### Assignment
Lines before the one containing "nose: (28, 162)" are left out; return that line and every line after it exactly, through the end of the data below.

### Joint position lists

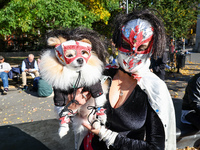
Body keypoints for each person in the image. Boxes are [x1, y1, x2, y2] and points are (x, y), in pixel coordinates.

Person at [65, 9, 176, 150]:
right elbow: (72, 122)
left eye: (141, 47)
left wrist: (106, 135)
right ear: (118, 43)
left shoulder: (154, 89)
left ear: (151, 48)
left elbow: (156, 147)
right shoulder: (101, 75)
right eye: (126, 45)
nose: (132, 53)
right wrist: (72, 107)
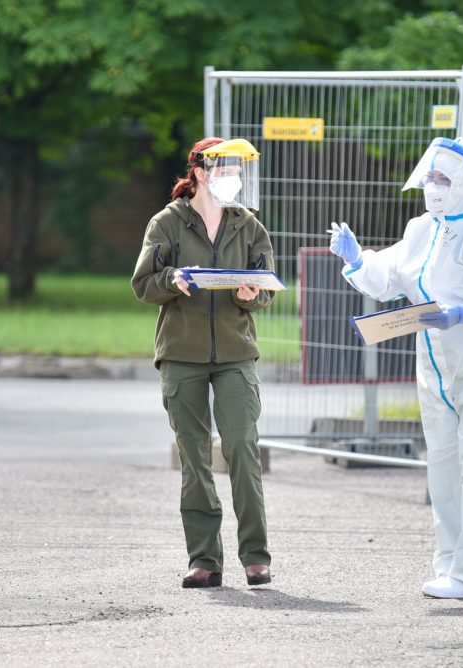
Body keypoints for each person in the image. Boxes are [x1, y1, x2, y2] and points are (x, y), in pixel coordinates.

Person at [329, 137, 463, 599]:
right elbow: (396, 274)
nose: (433, 186)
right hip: (437, 362)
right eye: (429, 178)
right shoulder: (423, 229)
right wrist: (359, 259)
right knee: (443, 466)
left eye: (442, 178)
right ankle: (450, 565)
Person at [132, 137, 274, 589]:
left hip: (235, 355)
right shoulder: (166, 224)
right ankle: (204, 560)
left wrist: (253, 295)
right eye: (223, 168)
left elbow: (266, 286)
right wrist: (172, 278)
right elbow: (143, 284)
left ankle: (255, 556)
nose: (231, 177)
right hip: (182, 354)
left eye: (236, 170)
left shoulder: (248, 225)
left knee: (240, 450)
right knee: (194, 457)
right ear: (197, 172)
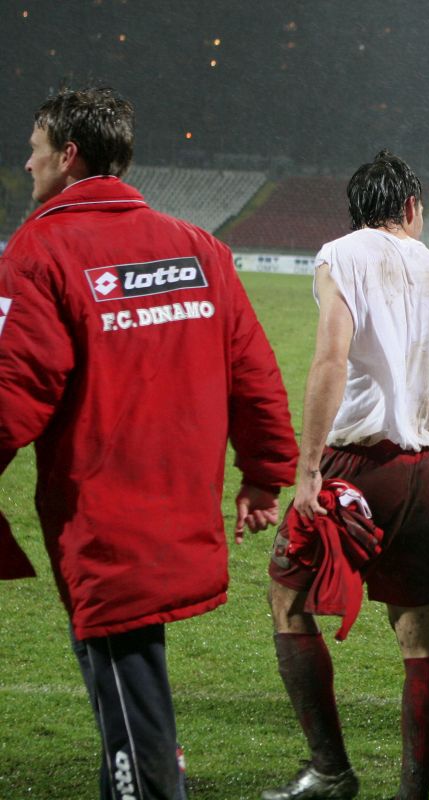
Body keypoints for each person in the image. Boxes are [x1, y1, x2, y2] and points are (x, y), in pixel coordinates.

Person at [0, 87, 298, 799]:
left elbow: (14, 386)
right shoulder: (198, 247)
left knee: (133, 720)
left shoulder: (41, 248)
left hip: (104, 519)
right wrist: (263, 475)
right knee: (129, 701)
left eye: (36, 149)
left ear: (67, 155)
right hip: (179, 508)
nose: (28, 162)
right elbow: (254, 374)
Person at [263, 150, 429, 800]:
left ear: (357, 210)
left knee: (287, 597)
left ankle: (331, 768)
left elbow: (330, 357)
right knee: (417, 632)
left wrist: (308, 467)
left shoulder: (343, 255)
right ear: (412, 207)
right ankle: (413, 795)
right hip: (427, 470)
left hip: (356, 463)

### Answer space
nose: (28, 162)
right elbow: (254, 374)
Person at [263, 150, 429, 800]:
left ear: (357, 210)
left knee: (287, 597)
left ankle: (331, 768)
left elbow: (330, 357)
right knee: (417, 632)
left wrist: (308, 467)
left shoulder: (343, 255)
right ear: (412, 207)
right ankle: (413, 795)
right hip: (427, 470)
left hip: (356, 463)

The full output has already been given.